Rusya ya da SSCB yaşananlardan dolayı özür diledi mi? Stalin sonrası neler oldu?

Stalin’in ölümünden sonra başa geçen Nikita Kruşçev her ne kadar yapılan sürgünlerin yanlış olduğunu kabul etmiş ve sürgünzedeler affedilmiş olsa da resmi olarak herhangi bir özür dilenmedi. Bununla kalmadı, geri dönen Çeçen-İnguşlar için özel yerleşim birimleri kuruldu. Baskılar ve ayrımcılık bu dönemde de devam etti. Stalin rejiminin başlattığı halkları yok etme politikası aynı şiddet ve aynı acımasızlıkta olmasa da başka bir şekilde devam etti.

Çeçenler günümüzde hangi ülkelerde yaşıyorlar? Ne yapıyorlar? Sayıları nedir?

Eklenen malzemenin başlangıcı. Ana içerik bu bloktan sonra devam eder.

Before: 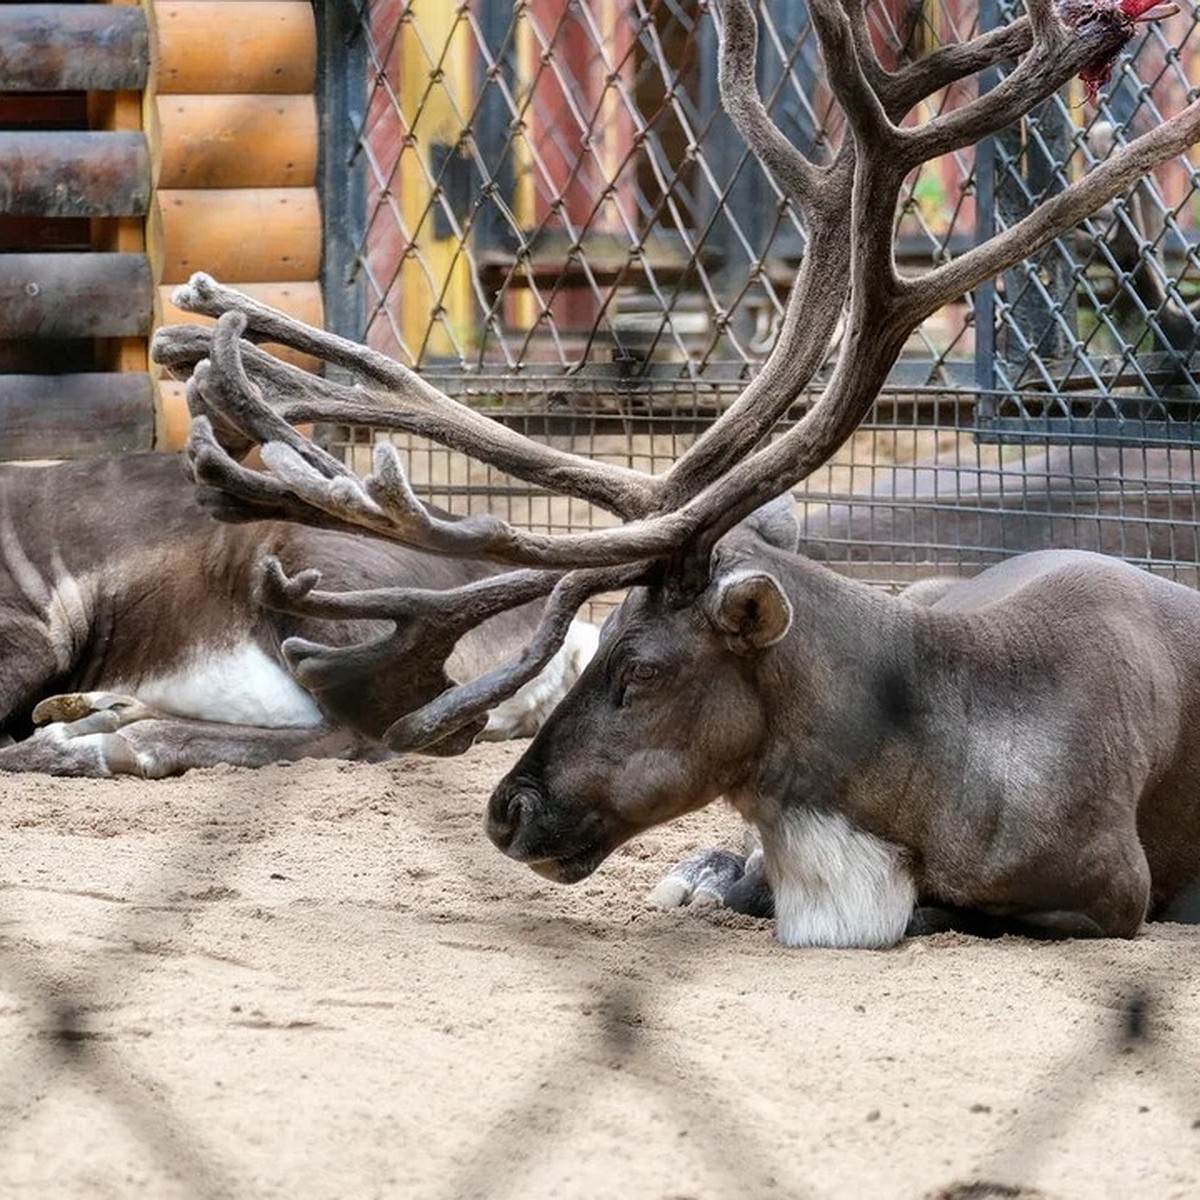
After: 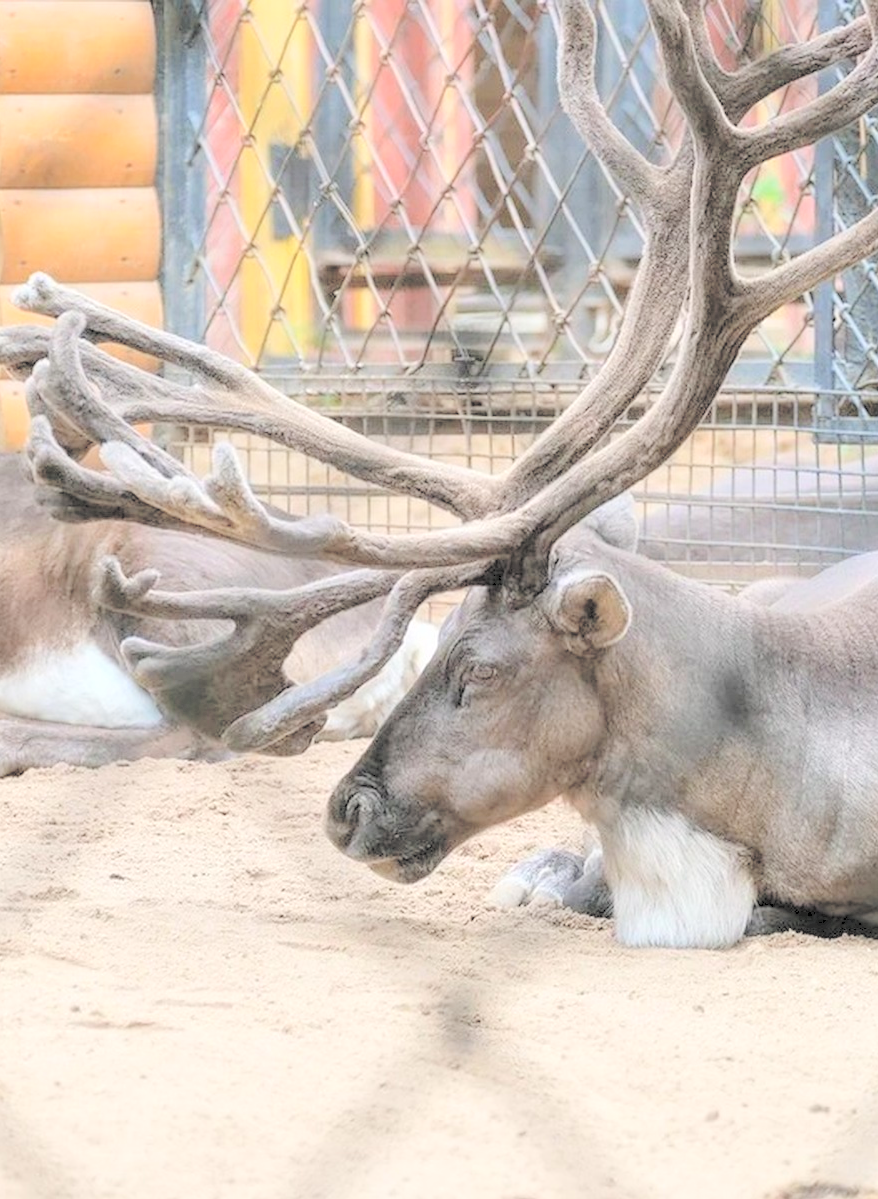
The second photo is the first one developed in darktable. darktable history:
crop: left 13.443%, right 13.31%
contrast brightness saturation: brightness 1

1994 yılında Rusya’nın Çeçenya’yı işgale başladığı dönemde 1 milyon civarında nüfusu olan Çeçen halkı, Rusya’nın gerçekleştirdiği soykırım nedeniyle 45 bini çocuk olmak üzere 300 bin vatandaşını kaybetti. Ancak 1994 yılından beri devam eden savaş, kaçınılmaz olarak anavatan Çeçenya’dan zorla kopuşları da beraberinde getirdi. Bugün Çeçenler dünyanın dört bir yanındalar esasında. Yine de sayıları yaklaşık 300 bini bulan bir Çeçen diasporasının özellikle Avrupa ülkelerinde olduğunu söyleyebiliriz. Bu yeni diaspora Avrupa toplumuna entegre olmaya başladı, Çeçenler artık dünyanın en büyük üniversitelerinde en üst düzey eğitimleri alıyor, dünya çapında şirketlerde çalışıyor, Avrupa ülkelerini başta güreş ve halter olmak üzere çeşitli spor dallarında temsil ediyorlar.

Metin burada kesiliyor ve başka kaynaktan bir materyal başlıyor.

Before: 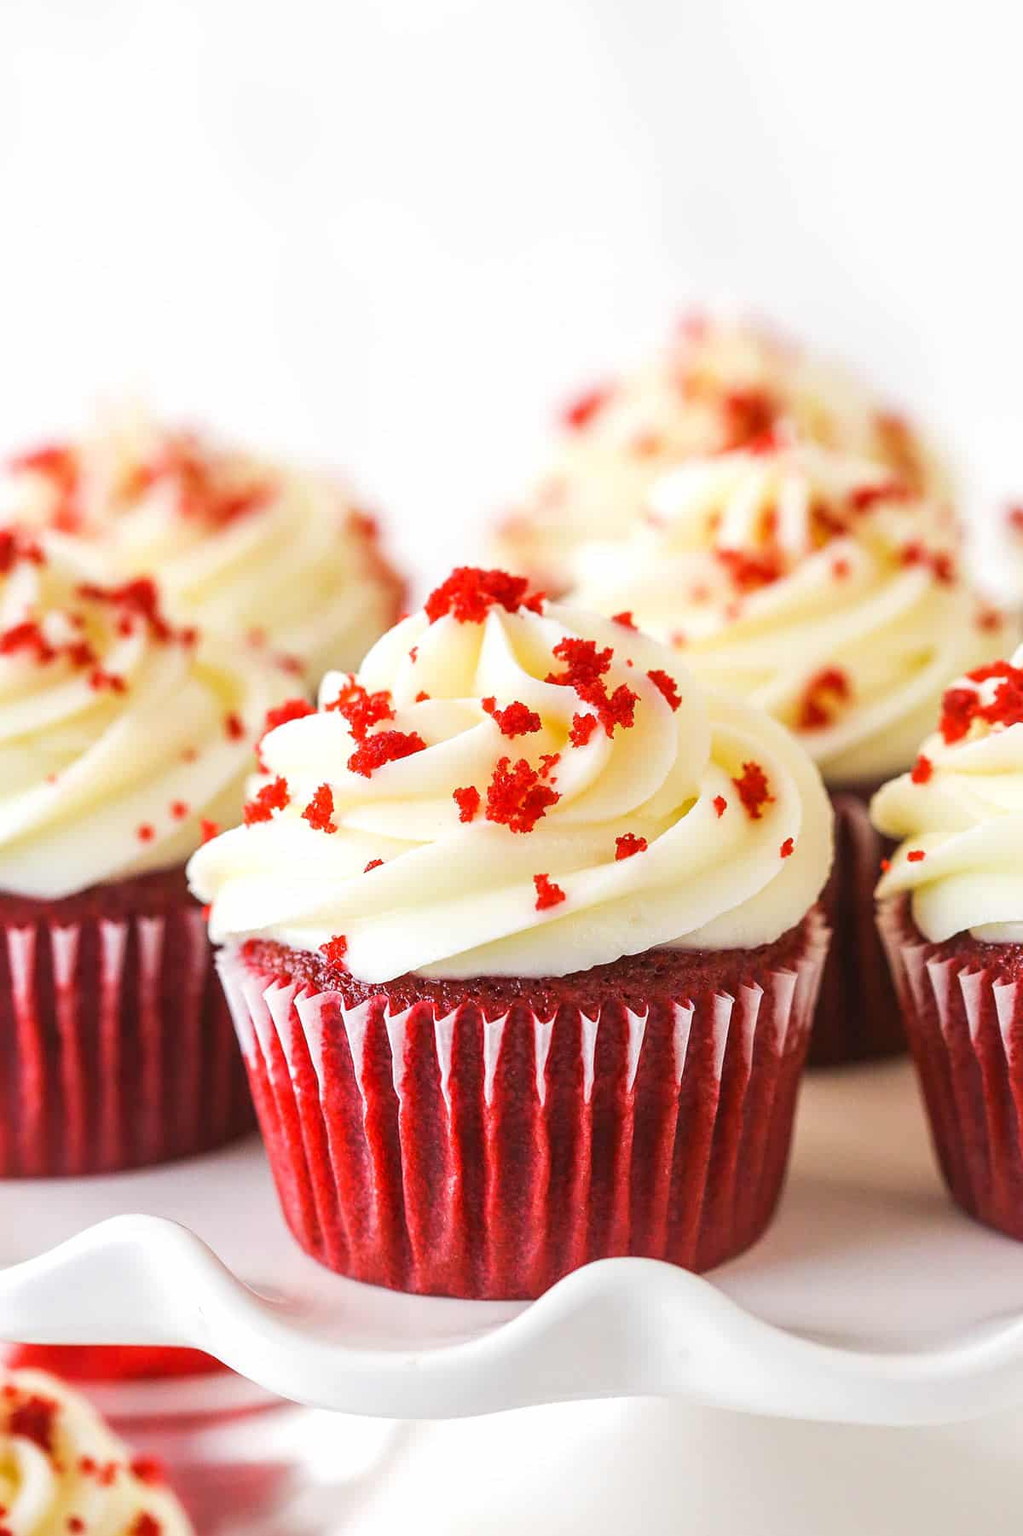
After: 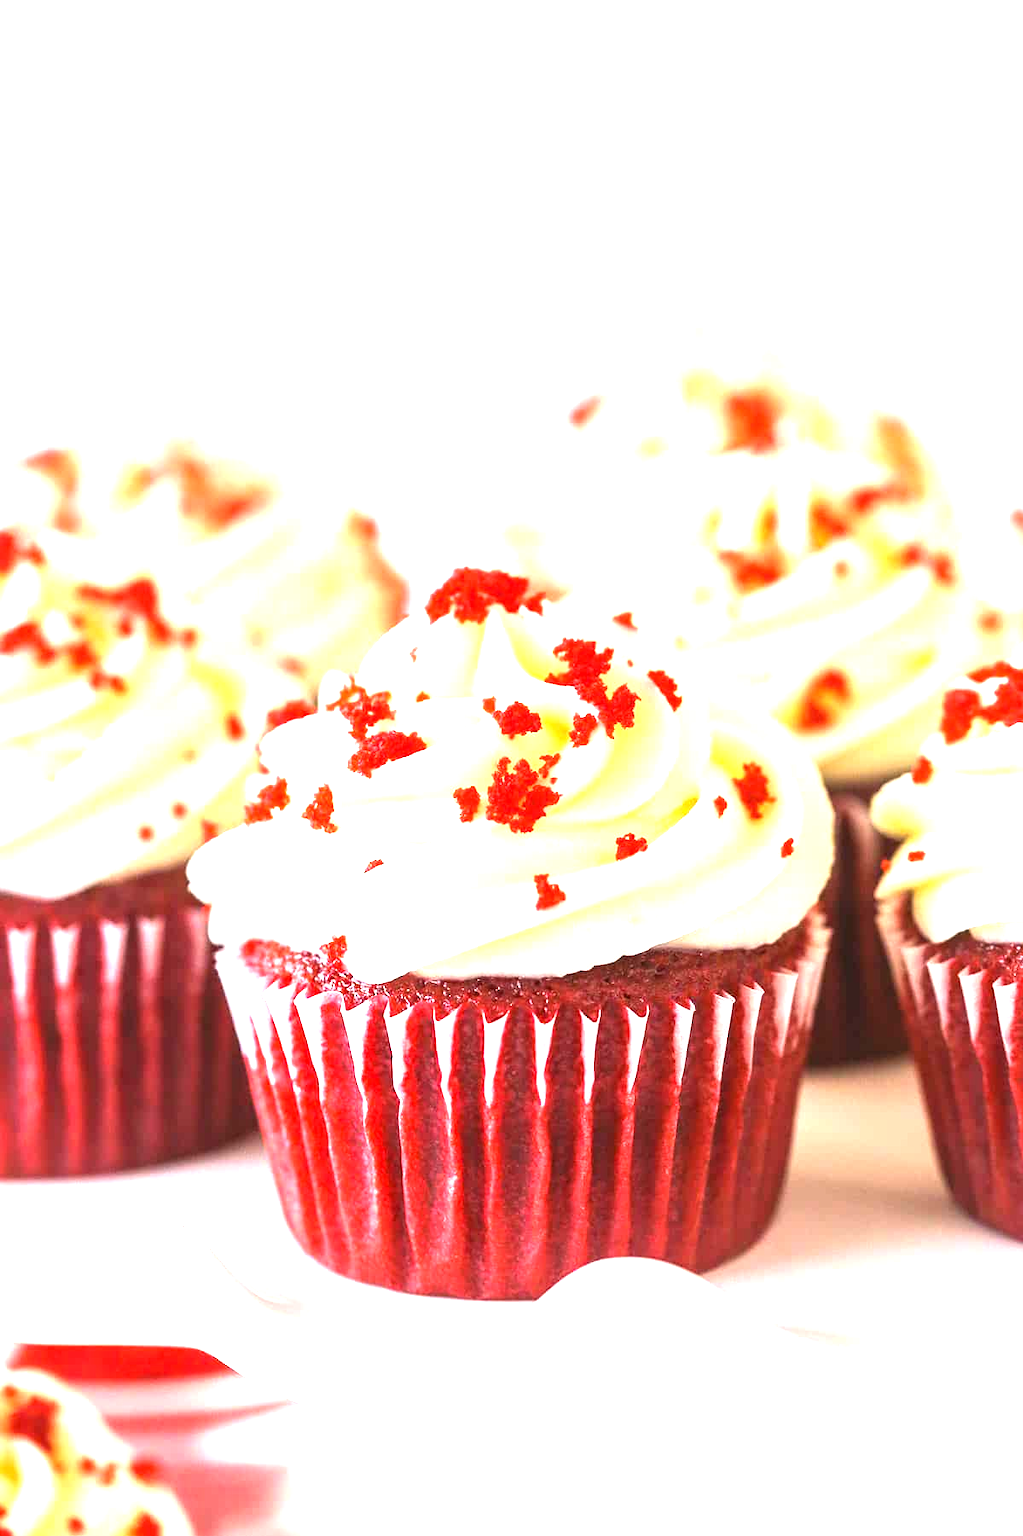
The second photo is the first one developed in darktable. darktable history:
exposure: black level correction 0, exposure 1.283 EV, compensate highlight preservation false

Bunun dışında Rus – Kafkas Savaşları’nın bir sonucu olarak, Osmanlı İmparatorluğu döneminde Türkiye, Ürdün ve Suriye’ye yerleştirilmiş eski bir Çeçen diasporası da var ki bunların sayısı da aşağı yukarı 100 bini buluyor. Çalışmak amacıyla Moskova’da ya da Rusya’nın diğer büyük kentlerinde yaşayan Çeçenler ile 1944 Sürgünü sonrasında anavatana dönme imkanı bulamayan ya da dönmemeyi tercih edip halen Orta Asya ülkelerinde yaşayan Çeçenlerin de olduğunu belirtmeliyiz. Her türlü olumsuzluğa rağmen yüksek doğum oranları nedeniyle bugün Çeçenya’da da yaklaşık 600 bin kişi yaşıyor; işgale, baskıya, işkence ve yargısız infazlara rağmen Çeçen halkı anavatanını terk etmemek için direniyor.

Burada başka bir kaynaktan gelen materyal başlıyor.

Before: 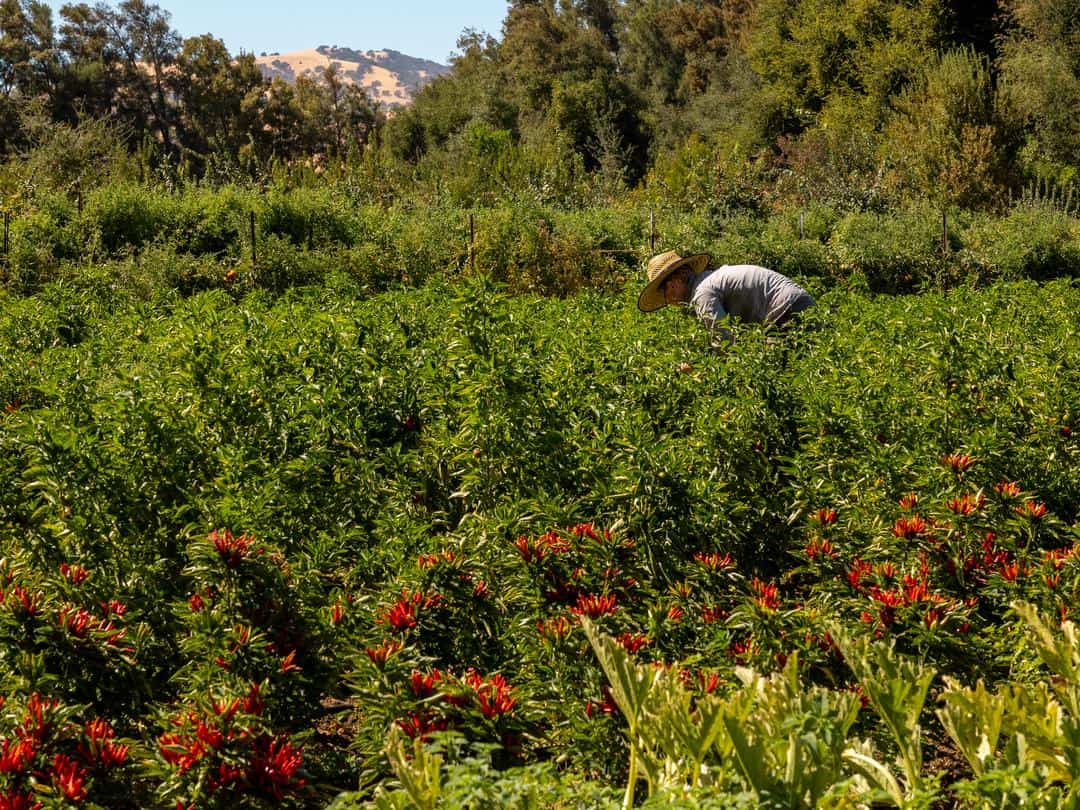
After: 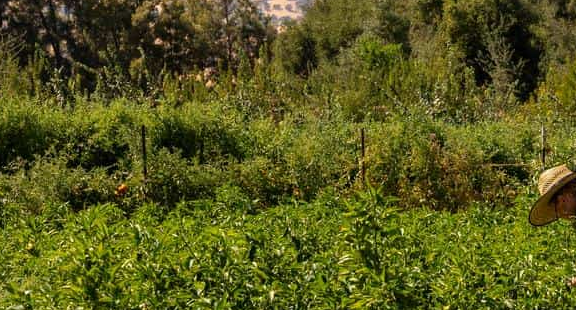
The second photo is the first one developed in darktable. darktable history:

Mevcut Çeçenistan’da durum nedir? Sizin olaylara bakış açınız nasıl?

Rusya Federasyonu güdümündeki medya kuruluşlarının propagandalarına rağmen, Çeçenya’da 1999 yılında Rusya Federasyonu tarafından başlatılan II. Savaş halen devam ediyor. 300 bin kişilik Rus ordusu Çeçenya’da konuşlu durumda, son birkaç aydır dağlık Çeçen yerleşim birimleri arasında askeri kışlalar ve burada görev yapan Rus askerlerin aileleri için yeni yerleşim alanları kuruluyor. Bugün savaş farklı bir şekle bürünmüş durumda; Rusya uçaklarını, meşhur füze sistemlerini ya da tanklarını kullanmıyor artık. Rus tarafı, Çeçen halkı içerisinden para ile satın aldığı Kadırov adlı bir hain ile Çeçen halkı üzerinde tahakküm kurmaya çalışıyor. Doğrudan Vladimir Putin’in himayesinde ve emri altında olan Ramzan Kadırov isimli vatan haini, Rus ordusunun tüm pis görevlerini üstlenmiş durumda: Kendi halkına işkence ediyor, muhalif sesleri susturmak için sivillerin evlerini yakıp yıkmaya, cenazeleri ailelerine teslim etmeyip hayvanlara yem yapmaya kadar her türlü iğrenç metodu uyguluyor, insanları kaçırıyor, yargısız infazlar yapıyor.

Televizyonlarda yeniden inşa edilen Çeçenya, ünlülerin akın ettiği bir Çeçenya resmi sunulurken, halk, açlık, sefalet, ne yapacağı belli olmayan baskıcı bir kukla rejiminin keyfi uygulamaları karşısında can güvenliği olmaksızın hayatını idame ettirmeye çalışıyor. İşsizlik oranının %90 olduğu ülkede, iş bulabilmek için rüşvet vermek bir zorunluluk ama bununla da kalmıyor, maaşınızın %40’ını “Ahmed Hacı Kadırov Vakfı”na zorla bağışlamak zorundasınız. Eğitim ve sağlık sistemi içler acısı halde. Çeçenya’daki mevcut durumu anlatmaya burada zamanımız yetmez ama aktardığımız bu kısa bilgiler ile bir Çeçenya resmi oluşmuştur zihinlerinizde.

Çeçen Cumhuriyeti İçkerya Türkiye Fahri Konsolosluğu olarak biz, şehit devlet başkanlarımız Djokhar Dudayev ve Aslan Maskhadov tarafından çizilen yolda ilerlemeye devam ediyoruz. Çeçen halkının meşru tek temsilcisi olan, sayın Başbakanımız Akhmed Zakayev liderliğindeki “Çeçen Cumhuriyeti İçkerya” hükümetinin programları çerçevesinde faaliyetlerimizi sürdürüyoruz. Bizim mücadelemiz, Moskof o topraklardan defedilip, bağımsız ve özgür bir Çeçenya’ya yeniden kavuşulana kadar devam edecek.